Diyarbakır
Kayyım atamaları ve gözaltılar bölgede son hız devam ediyor. DBP’nin büyük bir çoğunlukla kazandığı 106 belediyeden 34’üne kayyım atanmış durumda. Bölgede birçok şehir ve ilçede belediyelerin önü polis barikatları ile çevrili, personelin bir kısmı işten çıkarılmış, halkın iradesine el konulmuş durumda.
Mardin Belediyesi’ne 4 gün önce kayyım atandı, bugün de eş başkan Ahmet Türk gözaltına alındı.
Birçok insan Ahmet Türk’ün hem yaşı, hem de sembolik değeri nedeniyle gözaltına alınmayacağını düşünüyordu. Elbette devlet yanıltmadı, zulme, baskıya, şiddete devam mesajı verdi.
Ahmet Türk neden gözaltına alınıyor?
Evinde cephanelik mi çıkacak, yoksa başkalarının evinde çıktığı gibi para sayma makineleri mi?
Elbette bunların çıkmayacağını biliyorlar! Ahmet Türk’e bir suç isnat edilmeyeceğini onlar da biliyor.
Peki, Ahmet Türk neden gözaltına alınıyor?
Bunu anlamak için Ahmet Türk’ün neyi temsil ettiğine bakmak gerekiyor:
Ahmet Türk Kürtler için çok şeyi temsil eder. Sadece onun gözlerinde, derin bakışlarında Kürtlerin zulüm ve direniş tarihini görmek mümkündür.
Ahmet Türk’ün gözaltına alınması bizleri Diyarbakır 5 No’lu Cezaevi’ne götürüyor. 1980’lerde bu kadar zulme şahit olmuş genç Ahmet Türk, daha sonra Kürtlerin adalet, eşitlik, özgürlük mücadelesini hiç taviz vermeden sürdürdü. Tüm yaşamı ya cezaevi ya siyasi arenada mücadele vermekle geçti.
Ahmet Türk, hem Kürtlerin cezaevi süreçlerini, hem parlamentodaki varlık süreçlerini şahsiyetinde temsil ediyor. Ahmet Türk’ü gözaltına almak 1990’larda Kürtlerin seçilmiş vekillerinin cezaevine atılması görüntülerini gözlerimizin önüne getiriyor. Onun şahsında tüm bu tarih, bu hafıza tekrar tekrar canlanıyor.
Devlet Ahmet Türk’ü değil, Ahmet Türk şahsında bu tarihi dört duvar arasına hapsetmeye çalışıyor, bu mücadele tarihini boğmaya çalışıyor.
Devlet, Kürtlerin bu mücadele tarihi ile siyaset sahnesinde karşı karşıya gelebilirdi. Onu tercih etmiyor. Tercihini siyasetten yana değil, tüm muhalif sesleri bastırmak ve yok etmekten yana kullanıyor. Kürtlerin mücadele tarihini içeriye atmaya çalışıyor.

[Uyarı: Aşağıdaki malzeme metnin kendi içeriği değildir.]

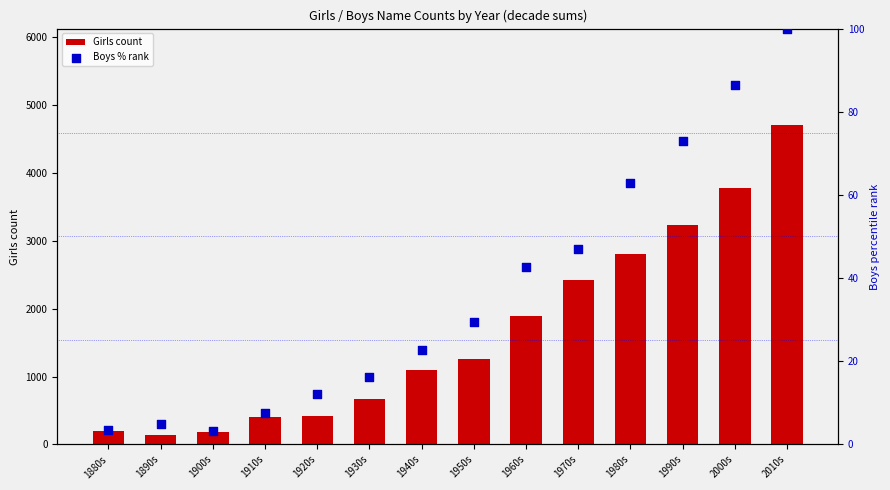

At which category is the sum across all series the highest?

2010s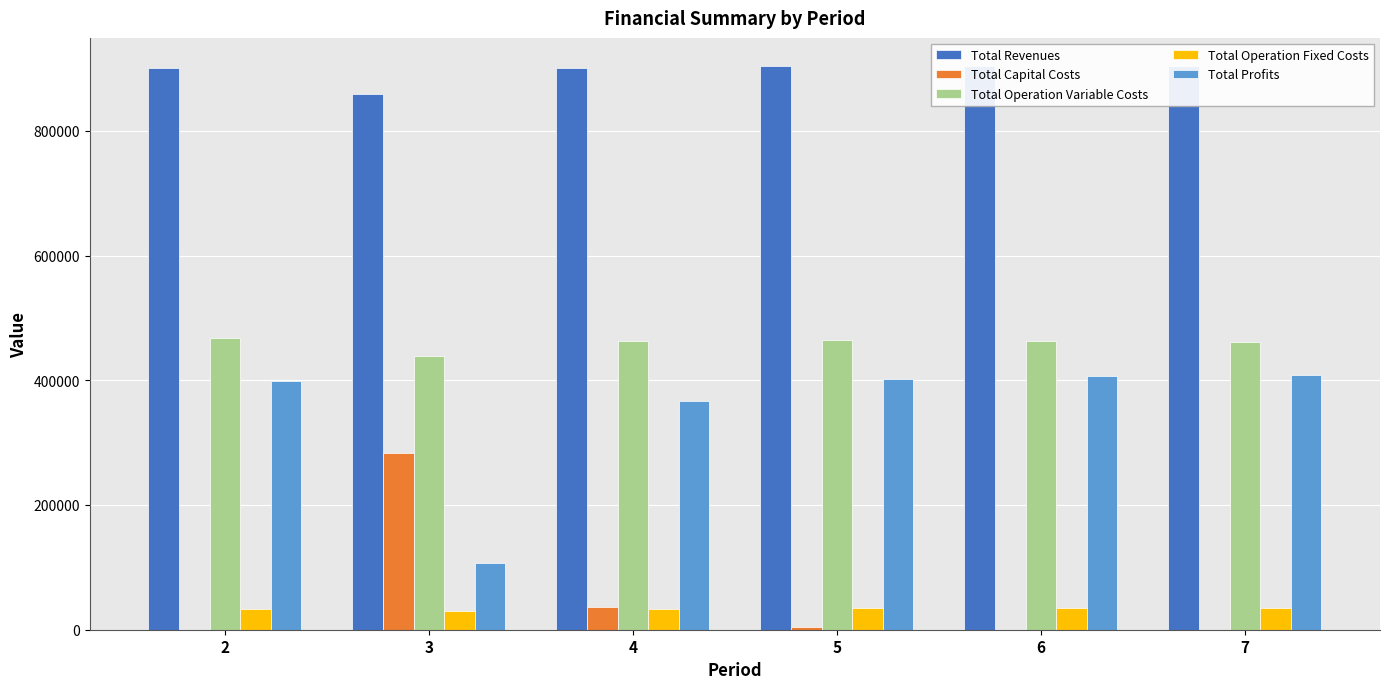

Is it true that Total Operation Variable Costs equals 219471.4 at 5?

False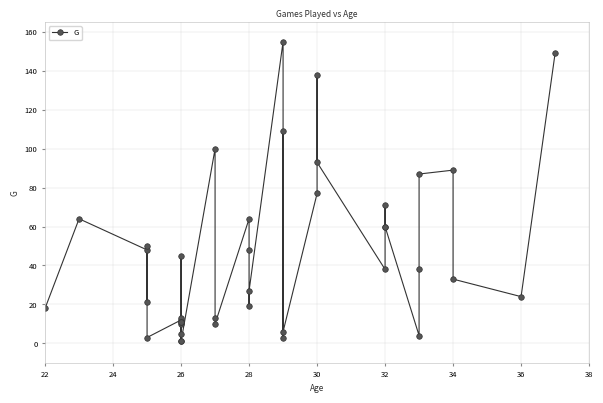

How many interior local peaks (higher than both neighbors) does the data have?

11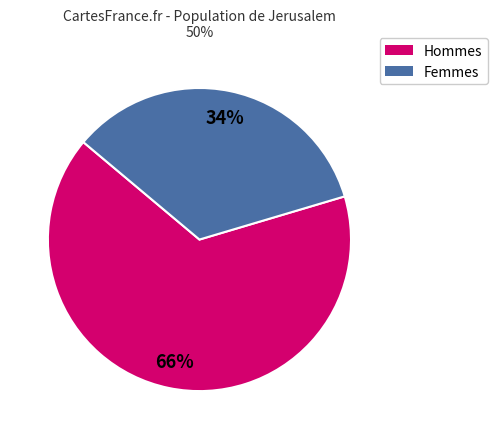

To the nearest percent, what is the average slice percentage?

50%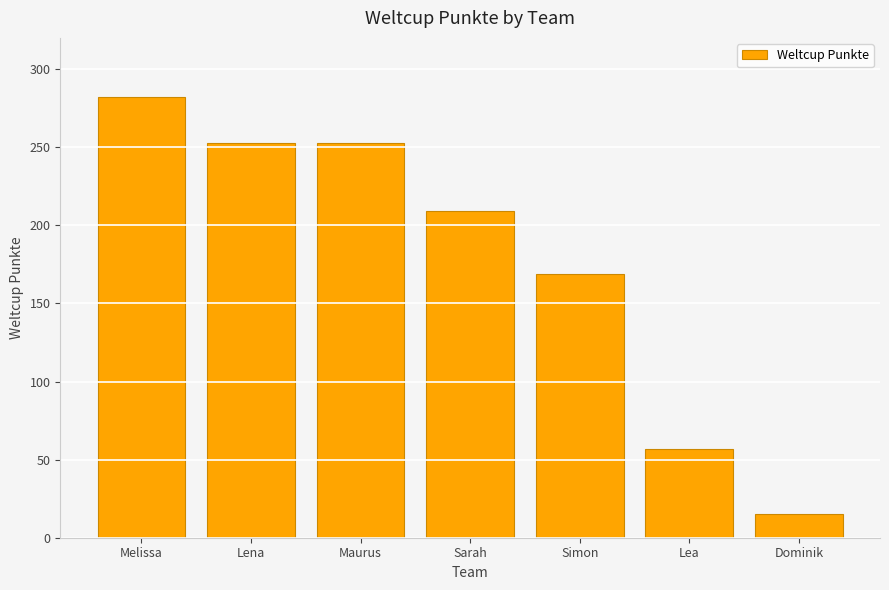

What is the change in value from Melissa to Sarah?

-73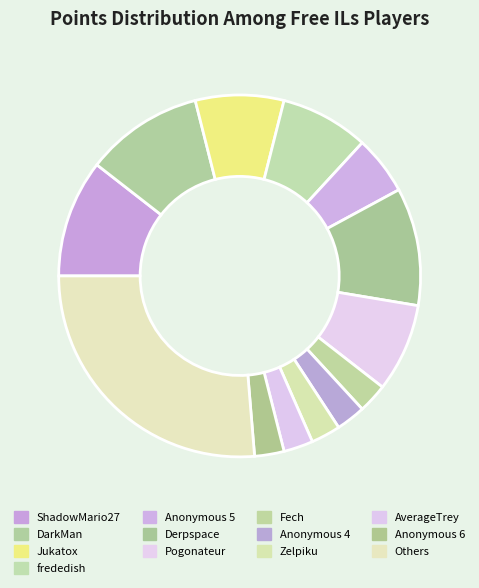

How many slices are in this pie chart?

13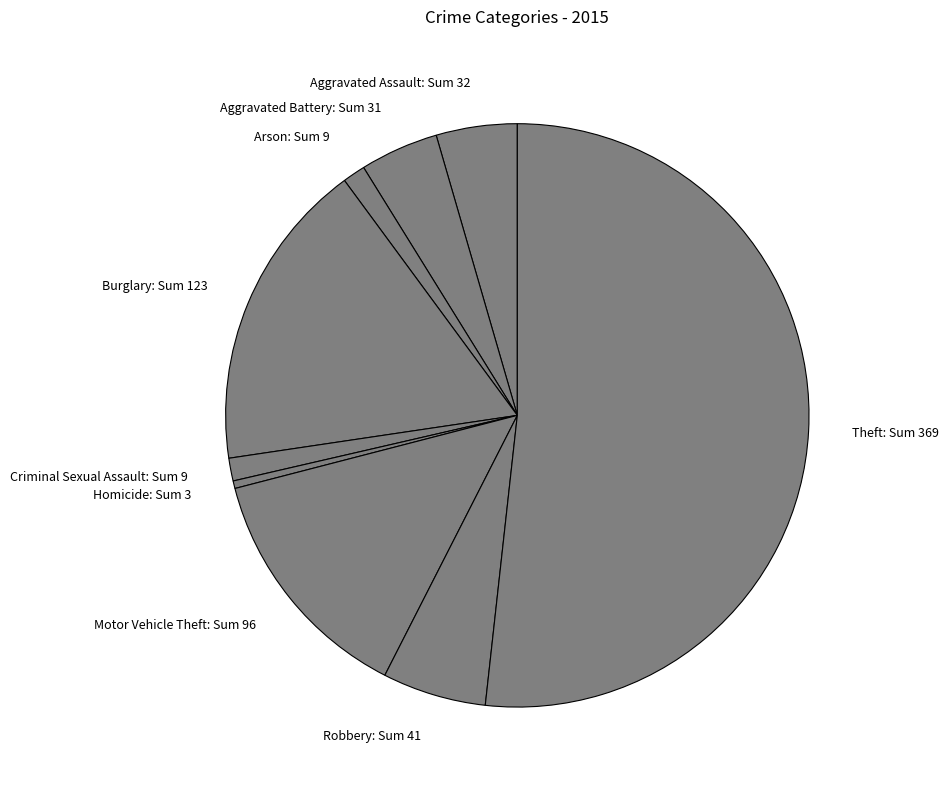

True or false: Aggravated Assault accounts for 4% of the total.

True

Peki, yüzyıllık bir mücadele tarihi zindana atılabilir mi?
Ahmet Türk’ün kendi sözleriyle cevap verelim: “12 Eylül’de ve 90’larda sonuç alamadılar, şimdi asla alamazlar!”
Ahmet Türk bu zindandan da yine alkışlar, büyük kalabalıklar, davullar, halaylarla çıkacak!